The Yentsch-Schindler Early Career Award honors an early-career scientist for outstanding and balanced contributions to research, science training and broader societal issues such as resource management, conservation, policy and public education.  The award will be presented at the 2015 Aquatic Sciences Meeting in Granada, Spain, from February 22-29, 2015.

Dr. Church received his doctorate from the College of William and Mary before taking on a post-doctoral position with Dr. Jon Zehr at the University of California, Santa Cruz.  Dr. Church has served as lead investigator of the Hawaiʻi Ocean Time-series (HOT) program at UHM’s School of Ocean and Earth Science and Technology (SOEST) since 2009. Under his leadership, the HOT program continues to benefit the broader ocean science community and society at large through outreach and scientific education. He is also a senior investigator in the UHM Center for Microbial Oceanography: Research and Education (C-MORE) and an inaugural investigator in the recently established Simons Collaboration on Ocean Processes and Ecology (SCOPE).

He has demonstrated a breadth of expertise rare in even a highly experienced oceanographer, and even more so in an early career scientist. His broad-ranging, cross-disciplinary research has proven transformative in microbial oceanography. Most recently, his research has provided significant contributions to the general understanding of the role of mesoscale processes of microbial distributions and function, and to the impacts of ocean acidification on microbial dynamics.

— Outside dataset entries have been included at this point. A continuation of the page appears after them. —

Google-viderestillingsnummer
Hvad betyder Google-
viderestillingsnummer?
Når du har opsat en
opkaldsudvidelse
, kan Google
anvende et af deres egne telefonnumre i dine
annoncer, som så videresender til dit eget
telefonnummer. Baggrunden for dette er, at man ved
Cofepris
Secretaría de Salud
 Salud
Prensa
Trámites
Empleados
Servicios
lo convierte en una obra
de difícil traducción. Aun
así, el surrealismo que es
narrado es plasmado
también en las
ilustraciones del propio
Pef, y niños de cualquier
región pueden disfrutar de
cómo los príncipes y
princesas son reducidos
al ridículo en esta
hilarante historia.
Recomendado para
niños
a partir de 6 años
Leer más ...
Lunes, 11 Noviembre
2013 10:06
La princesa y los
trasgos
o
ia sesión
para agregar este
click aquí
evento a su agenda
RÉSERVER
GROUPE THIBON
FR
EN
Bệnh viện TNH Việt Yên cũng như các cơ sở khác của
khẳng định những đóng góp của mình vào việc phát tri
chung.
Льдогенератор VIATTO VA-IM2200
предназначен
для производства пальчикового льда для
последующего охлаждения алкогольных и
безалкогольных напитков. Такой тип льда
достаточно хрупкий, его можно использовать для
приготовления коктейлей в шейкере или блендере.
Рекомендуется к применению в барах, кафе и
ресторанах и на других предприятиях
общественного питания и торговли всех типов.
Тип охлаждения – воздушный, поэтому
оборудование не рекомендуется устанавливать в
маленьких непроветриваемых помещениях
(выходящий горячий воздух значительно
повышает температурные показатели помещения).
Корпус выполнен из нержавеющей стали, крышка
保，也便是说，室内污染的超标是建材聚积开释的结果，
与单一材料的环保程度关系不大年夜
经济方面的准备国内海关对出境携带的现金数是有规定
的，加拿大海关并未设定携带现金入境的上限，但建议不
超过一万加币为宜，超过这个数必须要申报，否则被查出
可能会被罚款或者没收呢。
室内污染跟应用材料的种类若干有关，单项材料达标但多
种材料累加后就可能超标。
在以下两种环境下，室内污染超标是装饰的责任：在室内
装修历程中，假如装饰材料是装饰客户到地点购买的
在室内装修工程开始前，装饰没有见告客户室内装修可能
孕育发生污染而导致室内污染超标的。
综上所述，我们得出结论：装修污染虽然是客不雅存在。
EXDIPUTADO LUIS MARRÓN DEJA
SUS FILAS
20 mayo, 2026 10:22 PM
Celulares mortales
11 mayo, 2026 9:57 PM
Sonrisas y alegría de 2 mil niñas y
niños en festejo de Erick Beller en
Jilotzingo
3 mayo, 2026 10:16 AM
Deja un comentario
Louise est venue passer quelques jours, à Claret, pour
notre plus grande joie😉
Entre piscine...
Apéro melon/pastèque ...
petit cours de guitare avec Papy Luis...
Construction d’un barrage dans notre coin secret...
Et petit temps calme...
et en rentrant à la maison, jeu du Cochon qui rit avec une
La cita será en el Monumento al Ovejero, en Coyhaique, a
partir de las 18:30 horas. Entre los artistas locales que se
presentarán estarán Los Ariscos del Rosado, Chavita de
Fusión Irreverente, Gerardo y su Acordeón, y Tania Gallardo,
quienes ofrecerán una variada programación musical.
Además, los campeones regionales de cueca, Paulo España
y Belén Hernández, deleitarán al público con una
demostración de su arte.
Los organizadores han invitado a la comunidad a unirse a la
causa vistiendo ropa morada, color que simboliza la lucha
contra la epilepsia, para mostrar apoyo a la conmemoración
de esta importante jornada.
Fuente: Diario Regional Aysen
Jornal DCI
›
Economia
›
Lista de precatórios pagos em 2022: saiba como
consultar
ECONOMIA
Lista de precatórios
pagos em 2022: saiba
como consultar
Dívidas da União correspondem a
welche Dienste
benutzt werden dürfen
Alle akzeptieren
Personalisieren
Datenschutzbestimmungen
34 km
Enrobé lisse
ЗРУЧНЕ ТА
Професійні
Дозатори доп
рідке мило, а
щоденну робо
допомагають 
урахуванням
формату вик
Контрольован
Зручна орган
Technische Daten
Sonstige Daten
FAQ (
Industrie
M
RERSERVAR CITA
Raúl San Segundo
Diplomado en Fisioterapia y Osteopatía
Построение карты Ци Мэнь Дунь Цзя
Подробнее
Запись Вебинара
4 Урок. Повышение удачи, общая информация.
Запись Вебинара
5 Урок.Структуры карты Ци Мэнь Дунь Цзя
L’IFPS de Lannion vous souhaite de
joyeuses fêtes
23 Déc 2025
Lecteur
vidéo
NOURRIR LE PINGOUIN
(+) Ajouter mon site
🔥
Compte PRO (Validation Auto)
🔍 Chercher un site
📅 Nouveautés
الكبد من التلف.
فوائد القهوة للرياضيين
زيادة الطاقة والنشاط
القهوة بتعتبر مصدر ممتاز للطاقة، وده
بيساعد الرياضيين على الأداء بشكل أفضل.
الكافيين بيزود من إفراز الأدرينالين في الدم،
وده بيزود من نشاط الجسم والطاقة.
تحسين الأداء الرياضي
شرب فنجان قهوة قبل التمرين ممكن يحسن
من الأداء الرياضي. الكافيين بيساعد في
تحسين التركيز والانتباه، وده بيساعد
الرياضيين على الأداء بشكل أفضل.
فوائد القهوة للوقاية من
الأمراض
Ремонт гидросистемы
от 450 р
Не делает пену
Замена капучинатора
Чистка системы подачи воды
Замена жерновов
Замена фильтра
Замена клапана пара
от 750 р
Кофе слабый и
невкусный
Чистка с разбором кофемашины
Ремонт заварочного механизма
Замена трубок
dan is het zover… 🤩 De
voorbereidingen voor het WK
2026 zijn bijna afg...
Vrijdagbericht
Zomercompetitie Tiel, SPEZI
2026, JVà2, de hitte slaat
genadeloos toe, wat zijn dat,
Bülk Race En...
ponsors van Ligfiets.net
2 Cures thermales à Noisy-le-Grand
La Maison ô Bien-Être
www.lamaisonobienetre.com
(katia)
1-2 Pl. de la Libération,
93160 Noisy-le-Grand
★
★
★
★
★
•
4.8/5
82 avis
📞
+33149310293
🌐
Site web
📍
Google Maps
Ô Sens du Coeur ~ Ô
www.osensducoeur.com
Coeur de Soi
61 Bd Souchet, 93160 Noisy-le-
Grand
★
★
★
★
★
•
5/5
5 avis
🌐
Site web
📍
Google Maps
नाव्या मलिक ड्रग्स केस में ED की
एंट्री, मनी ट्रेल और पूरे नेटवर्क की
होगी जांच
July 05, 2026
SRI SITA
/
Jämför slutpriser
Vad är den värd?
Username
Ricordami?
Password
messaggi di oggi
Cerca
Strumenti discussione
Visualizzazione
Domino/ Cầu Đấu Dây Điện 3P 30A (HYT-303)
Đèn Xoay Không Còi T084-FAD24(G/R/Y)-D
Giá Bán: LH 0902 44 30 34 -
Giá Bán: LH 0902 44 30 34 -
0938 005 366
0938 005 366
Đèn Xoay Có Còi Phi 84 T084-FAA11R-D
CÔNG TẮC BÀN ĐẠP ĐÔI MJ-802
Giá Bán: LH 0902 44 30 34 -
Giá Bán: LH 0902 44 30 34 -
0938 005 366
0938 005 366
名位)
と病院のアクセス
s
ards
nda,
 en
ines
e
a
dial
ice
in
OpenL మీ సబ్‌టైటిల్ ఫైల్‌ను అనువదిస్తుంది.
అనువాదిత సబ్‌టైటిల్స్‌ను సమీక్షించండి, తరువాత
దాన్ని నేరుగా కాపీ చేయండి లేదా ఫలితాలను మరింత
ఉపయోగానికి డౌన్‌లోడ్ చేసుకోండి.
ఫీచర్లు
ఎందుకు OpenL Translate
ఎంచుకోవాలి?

Further to his research, Dr. Church has distinguished himself as a valued teacher and mentor. He was key in the development and implementation of the University of Hawai’i training course for advanced graduate students and postdoctoral researchers in microbial oceanography. This intensive summer course, funded by the National Science Foundation, the Agouron Institute and the Gordon and Betty Moore Foundation, covers the breadth of microbial oceanography, and has already had a major impact in training the next generation of leaders.

He has contributed to over 50 scientific papers published in the top journals of the field, including Limnology and Oceanography, and has been cited more than 1660 times. With this award, ASLO recognizes Dr. Church as an emerging intellectual leader for the discipline.